Pumpkin farming is of course an outrageous bit of larceny which makes even Christmas tree plantations seem honorable in comparison. Untold numbers of city people are conned into believing that, because it is a holiday, it is reasonable to pay thirty-five dollars for a squash. The scribes of ancient scriptures would have added it to the list of prohibited occupations had they but known: the whores, the usurers, the arms-dealers, the pumpkin farmers.
Our father of course thought nothing in the world was finer than being a pumpkin farmer. Also, it was quite a low-impact profession. He paid high school boys to hoe; in the Fall he sat behind the money box.
Not that Karl could take it easy, oh no, Karl must make an effort. Suddenly the pumpkin flowers could not be pollinated without Karl’s help and every sprig of ragweed was a reflection of his bad attitude. Soon Karl was spending all day out in the field, twisting the pumpkins on their vines, making sure they ’ripened equally on both sides’. He seemed to believe it was all some rite of passage, after which he would, once and for all, gain Father’s respect.
Karl was so earnest and so easily hurt. We did not know how to tell him that, yes, it was a rite of passage, but only to being a loony cuckoo-bird.
The Blue Hubbard acquired a scaly fungus, the acorn squash grew lopsided. The pumpkins, unaccustomed to so much attention, became self-conscious, started making mistakes.
One brilliant afternoon in the Fall, we heard shouting and found Karl and Father in Field #3, heaving pumpkins at each other, the small sweet ones which are so good for pie. Pumpkin guts were everywhere and the air was full of the smell of freshly cracked pumpkin, which is so shamefully intimate.

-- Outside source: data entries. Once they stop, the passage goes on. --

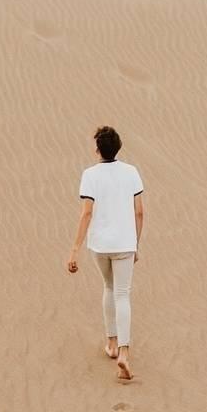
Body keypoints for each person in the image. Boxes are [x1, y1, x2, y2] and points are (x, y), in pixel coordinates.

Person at [66, 125, 144, 380]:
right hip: (125, 243)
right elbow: (139, 212)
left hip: (100, 244)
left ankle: (111, 343)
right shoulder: (131, 172)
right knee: (122, 293)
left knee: (109, 288)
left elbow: (86, 213)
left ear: (97, 149)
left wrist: (75, 250)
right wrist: (136, 244)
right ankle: (124, 352)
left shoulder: (90, 175)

Karl and Father declared they could not work together, which was the first sane thing we’d heard out of either one of them for months. Our mother gathered up the shards of busted pumpkin, skinned them, boiled them down. Karl moved out, then back in, then out again, as all of us did, continually, for so many years. Karl arrived for holidays on time, he brought flowers or wine, he never raised his voice, but we could see from how he looked at us that he had not forgotten, and that he did not forgive us, not for anything.